Während in seiner Heimat viele Menschen ihren Blick abwenden, erlebte Schmidt auf seiner Reise zur Tischtennis-WM in China die gegenteilige Reaktion: Nachdem er am Flughafen kurz eingenickt war, standen, als er aufwachte, plötzlich mehrere Chinesen um ihn herum, die sich laut und aufgeregt über ihn unterhielten und immer wieder auf seine Arme zeigten.

Als Rainer Schmidt von den Grundschülern wissen möchte, wer noch Fragen hat, melden sich fast alle: "Wie kannst du dich anziehen? Fährst du auch Auto? Wie kannst du essen und trinken?", wollen die Mädchen und Jungen wissen, und Schmidt steht ihnen Rede und Antwort. Für alle Bewegungen, die man im Leben braucht, hat er Techniken entwickelt, die es ihm ermöglichen, ohne fremde Hilfe zu leben.
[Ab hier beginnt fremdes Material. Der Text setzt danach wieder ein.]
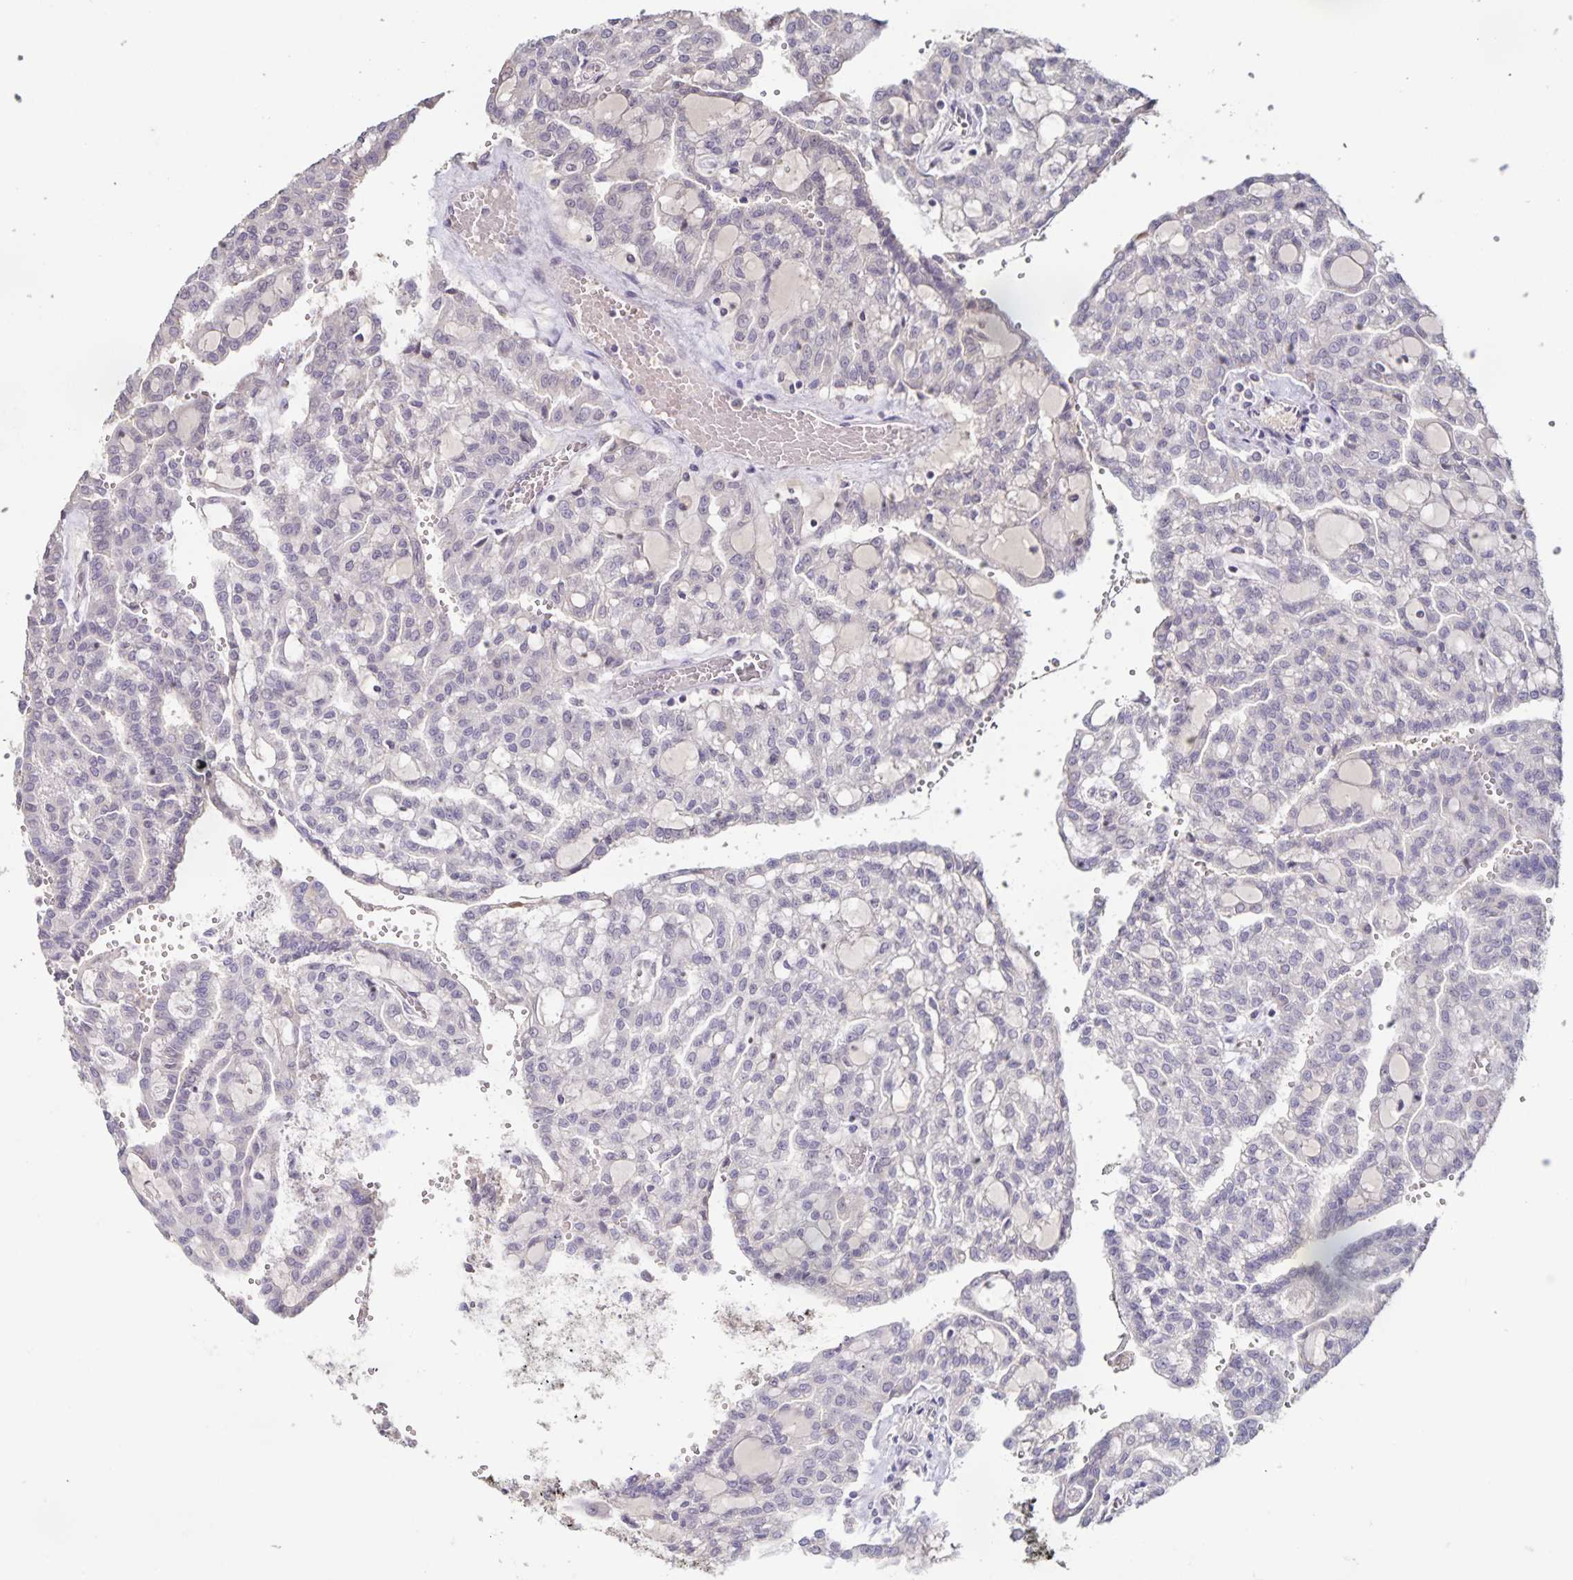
{"staining": {"intensity": "negative", "quantity": "none", "location": "none"}, "tissue": "renal cancer", "cell_type": "Tumor cells", "image_type": "cancer", "snomed": [{"axis": "morphology", "description": "Adenocarcinoma, NOS"}, {"axis": "topography", "description": "Kidney"}], "caption": "Tumor cells show no significant protein expression in renal adenocarcinoma.", "gene": "INSL5", "patient": {"sex": "male", "age": 63}}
"Das Meiste ist einfacher, als man denkt", erklärt Schmidt. Auf die Frage, wie er schreiben kann, holt Schmidt eine Autogrammkarte hervor. Als er den Namen einer Schülerin auf die Karte schreibt, springen alle Kinder auf, um genau zu sehen, wie er das macht. "Vieles habe ich als Kind einfach selbst ausprobiert. Auch das Schreiben mit den Armen", erzählt Schmidt.

Am spannendsten ist für die Kinder jedoch zu sehen, wie der mehrfache Weltmeister Tischtennis spielt. Überrascht sind sie, als Schmidt ihnen erklärt, er werde sich jetzt einen Tischtennisschläger "anziehen". Wenige Sekunden später kommt Schmidt zurück, mit einer Spezialanfertigung, die er um seinen linken Oberarm schnallt. Die Kinder sind von seinem Spiel begeistert und fordern hinterher "Zugabe". Doch außer dem Schulleiter traut sich kein Lehrer gegen den mehrfachen Weltmeister anzutreten...Die Erfolge von Rainer Schmidt

Seine Erfolge: Rainer Schmidt, geboren am 18. Februar 1965, ist evangelischer Pfarrer und Dozent am Pädagogisch-Theologischen Institut auf dem Heiderhof. Freiberuflich ist er als Kabarettist, Referent und Seminarleiter tätig. Seine sportlichen Erfolge als Tischtennisspieler: Paralympics 1988 (Seoul) - Gold im Team, Silber im Einzel; 1992 (Barcelona) - Gold im Einzel, Silber im Team; 2000 (Sydney) - Gold im Team, 4. Platz im Einzel; 2004 (Athen) - Gold im Team, Silber im Einzel; 2008 (Peking) - 4. Platz im Einzel. Zudem ist er zweifacher Einzel- (1986 und 1990) und vierfacher Team-Weltmeister sowie zweifacher Europameister im Einzel (1997 und 2003) und siebenfacher Team-Europameister.